§ **Fragmento proporcionado**
********

Las abstenciones de ERC y Bildu permiten al Gobierno sacar adelante la senda de estabilidad, primer paso hacia los Presupuestos del 2020

El Ejecutivo de Pedro Sánchez eleva el margen de desfase de las cuentas públicas hasta el 1,8 % del PIB en el 2020


Redacción

El Pleno del Congreso ha aprobado este jueves la nueva senda de estabilidad presupuestaria, con los objetivos de déficit y de deuda para las Administraciones Públicas fijados por el Gobierno para el 2020 y para el período del 2021-2023, primer paso hacia la elaboración de unos nuevos Presupuestos Generales del Estado para este año. De entrada, significa que el Ejecutivo de Pedro Sánchez eleva el margen de desfase de las cuentas públicas hasta el 1,8 % del PIB en el 2020, el 1,5 % en el 2021, el 1,2 % del 2020 y el 0,9 % en el 2023. Será pues una reducción progresiva del déficit público durante esos ejercicios, si bien no llegará al 0 % como había previsto el Ejecutivo de Rajoy. La deuda pública se situará hasta el 89,8 % del PIB en el 2023.

********

§ **Datos aportados**

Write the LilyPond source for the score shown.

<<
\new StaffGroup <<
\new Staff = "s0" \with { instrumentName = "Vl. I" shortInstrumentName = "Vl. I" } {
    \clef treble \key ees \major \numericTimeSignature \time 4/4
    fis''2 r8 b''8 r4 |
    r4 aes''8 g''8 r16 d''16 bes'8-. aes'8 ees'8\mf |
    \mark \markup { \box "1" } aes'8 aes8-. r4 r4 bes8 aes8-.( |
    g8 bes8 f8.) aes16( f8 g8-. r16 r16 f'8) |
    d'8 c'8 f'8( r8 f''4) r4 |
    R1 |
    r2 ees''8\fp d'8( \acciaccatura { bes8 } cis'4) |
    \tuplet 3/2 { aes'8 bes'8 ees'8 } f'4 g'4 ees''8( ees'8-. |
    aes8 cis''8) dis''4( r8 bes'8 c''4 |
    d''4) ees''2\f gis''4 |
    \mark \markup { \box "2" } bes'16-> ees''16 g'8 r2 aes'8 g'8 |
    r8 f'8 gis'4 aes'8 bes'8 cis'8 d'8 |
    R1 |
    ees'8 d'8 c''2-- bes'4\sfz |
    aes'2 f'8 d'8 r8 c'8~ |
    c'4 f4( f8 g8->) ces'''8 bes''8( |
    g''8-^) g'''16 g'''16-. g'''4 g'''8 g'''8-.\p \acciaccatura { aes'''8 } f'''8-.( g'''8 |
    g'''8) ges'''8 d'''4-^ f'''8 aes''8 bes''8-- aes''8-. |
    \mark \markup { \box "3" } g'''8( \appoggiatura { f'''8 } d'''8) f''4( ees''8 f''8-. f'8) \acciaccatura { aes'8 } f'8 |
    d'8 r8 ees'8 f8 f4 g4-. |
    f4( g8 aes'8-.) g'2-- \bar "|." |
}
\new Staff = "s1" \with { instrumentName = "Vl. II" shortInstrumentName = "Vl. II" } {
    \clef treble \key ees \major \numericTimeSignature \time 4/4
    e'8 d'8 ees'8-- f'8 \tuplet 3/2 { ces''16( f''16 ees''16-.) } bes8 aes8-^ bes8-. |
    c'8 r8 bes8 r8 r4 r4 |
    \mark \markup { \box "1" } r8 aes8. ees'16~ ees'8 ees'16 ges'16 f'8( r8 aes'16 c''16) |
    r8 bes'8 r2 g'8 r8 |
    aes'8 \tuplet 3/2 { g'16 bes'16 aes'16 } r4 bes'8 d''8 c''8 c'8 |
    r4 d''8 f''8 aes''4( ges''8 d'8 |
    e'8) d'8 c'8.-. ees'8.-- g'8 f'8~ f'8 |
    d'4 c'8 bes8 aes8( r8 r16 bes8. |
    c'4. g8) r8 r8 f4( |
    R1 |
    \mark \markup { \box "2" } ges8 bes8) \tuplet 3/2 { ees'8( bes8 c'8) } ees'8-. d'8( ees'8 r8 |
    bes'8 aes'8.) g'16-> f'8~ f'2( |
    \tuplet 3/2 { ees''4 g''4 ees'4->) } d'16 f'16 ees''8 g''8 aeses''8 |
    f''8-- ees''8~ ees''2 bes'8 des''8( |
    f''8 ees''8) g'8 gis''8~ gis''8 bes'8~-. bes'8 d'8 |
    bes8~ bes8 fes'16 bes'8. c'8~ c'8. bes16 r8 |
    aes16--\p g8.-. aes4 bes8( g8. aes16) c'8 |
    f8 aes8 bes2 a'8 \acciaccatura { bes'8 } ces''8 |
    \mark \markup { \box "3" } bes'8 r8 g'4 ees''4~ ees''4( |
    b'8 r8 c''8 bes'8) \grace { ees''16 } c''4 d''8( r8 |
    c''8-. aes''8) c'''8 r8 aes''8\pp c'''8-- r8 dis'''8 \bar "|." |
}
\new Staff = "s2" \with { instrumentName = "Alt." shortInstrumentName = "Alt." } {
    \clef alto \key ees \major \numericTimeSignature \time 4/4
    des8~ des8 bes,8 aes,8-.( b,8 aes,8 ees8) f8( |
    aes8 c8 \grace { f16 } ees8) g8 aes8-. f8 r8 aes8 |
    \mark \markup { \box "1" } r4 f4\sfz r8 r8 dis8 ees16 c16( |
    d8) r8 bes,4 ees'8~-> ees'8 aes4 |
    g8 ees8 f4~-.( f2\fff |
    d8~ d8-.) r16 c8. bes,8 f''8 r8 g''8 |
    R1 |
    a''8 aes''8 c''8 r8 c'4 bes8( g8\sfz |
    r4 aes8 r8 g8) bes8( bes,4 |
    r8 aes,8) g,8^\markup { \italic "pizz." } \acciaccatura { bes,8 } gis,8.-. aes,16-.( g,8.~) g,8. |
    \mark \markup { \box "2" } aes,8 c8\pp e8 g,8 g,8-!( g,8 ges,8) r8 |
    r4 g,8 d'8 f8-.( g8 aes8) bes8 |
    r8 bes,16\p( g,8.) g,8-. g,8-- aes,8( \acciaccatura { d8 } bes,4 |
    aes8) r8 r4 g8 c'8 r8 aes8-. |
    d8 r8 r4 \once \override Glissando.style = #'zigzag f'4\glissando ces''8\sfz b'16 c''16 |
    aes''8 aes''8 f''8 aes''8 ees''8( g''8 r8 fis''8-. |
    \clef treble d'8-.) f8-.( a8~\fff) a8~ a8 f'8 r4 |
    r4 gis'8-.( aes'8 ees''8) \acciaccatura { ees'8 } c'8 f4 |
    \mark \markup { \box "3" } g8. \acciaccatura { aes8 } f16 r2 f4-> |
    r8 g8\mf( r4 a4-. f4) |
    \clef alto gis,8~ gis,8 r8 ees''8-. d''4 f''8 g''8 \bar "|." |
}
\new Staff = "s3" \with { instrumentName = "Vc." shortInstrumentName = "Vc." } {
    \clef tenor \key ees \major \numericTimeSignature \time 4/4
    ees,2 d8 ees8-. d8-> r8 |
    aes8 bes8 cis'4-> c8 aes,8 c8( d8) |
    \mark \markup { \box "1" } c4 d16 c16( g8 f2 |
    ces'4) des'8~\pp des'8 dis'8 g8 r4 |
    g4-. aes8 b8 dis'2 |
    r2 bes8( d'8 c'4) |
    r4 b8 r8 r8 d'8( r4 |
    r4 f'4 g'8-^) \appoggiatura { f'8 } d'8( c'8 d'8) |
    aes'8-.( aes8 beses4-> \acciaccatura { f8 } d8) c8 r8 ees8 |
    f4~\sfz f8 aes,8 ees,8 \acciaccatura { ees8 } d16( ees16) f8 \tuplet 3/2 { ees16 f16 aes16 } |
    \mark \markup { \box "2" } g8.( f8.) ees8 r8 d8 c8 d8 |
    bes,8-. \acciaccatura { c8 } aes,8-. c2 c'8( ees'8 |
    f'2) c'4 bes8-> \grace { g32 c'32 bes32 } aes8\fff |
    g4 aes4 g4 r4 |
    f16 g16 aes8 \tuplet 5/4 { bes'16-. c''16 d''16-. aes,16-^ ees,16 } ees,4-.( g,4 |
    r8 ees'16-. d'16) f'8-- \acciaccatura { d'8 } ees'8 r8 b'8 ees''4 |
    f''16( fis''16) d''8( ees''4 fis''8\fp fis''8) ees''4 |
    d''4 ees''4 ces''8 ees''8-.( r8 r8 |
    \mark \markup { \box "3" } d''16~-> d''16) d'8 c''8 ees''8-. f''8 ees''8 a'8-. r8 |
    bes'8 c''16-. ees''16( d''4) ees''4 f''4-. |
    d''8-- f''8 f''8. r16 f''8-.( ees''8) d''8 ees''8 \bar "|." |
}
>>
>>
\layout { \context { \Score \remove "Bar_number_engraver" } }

********

§ **Tarea**
Según la noticia sobre la senda de estabilidad, ¿qué porcentaje del PIB alcanzará la deuda pública en el 2023?

§ **Respuesta escrita**
El 89,8 % del PIB.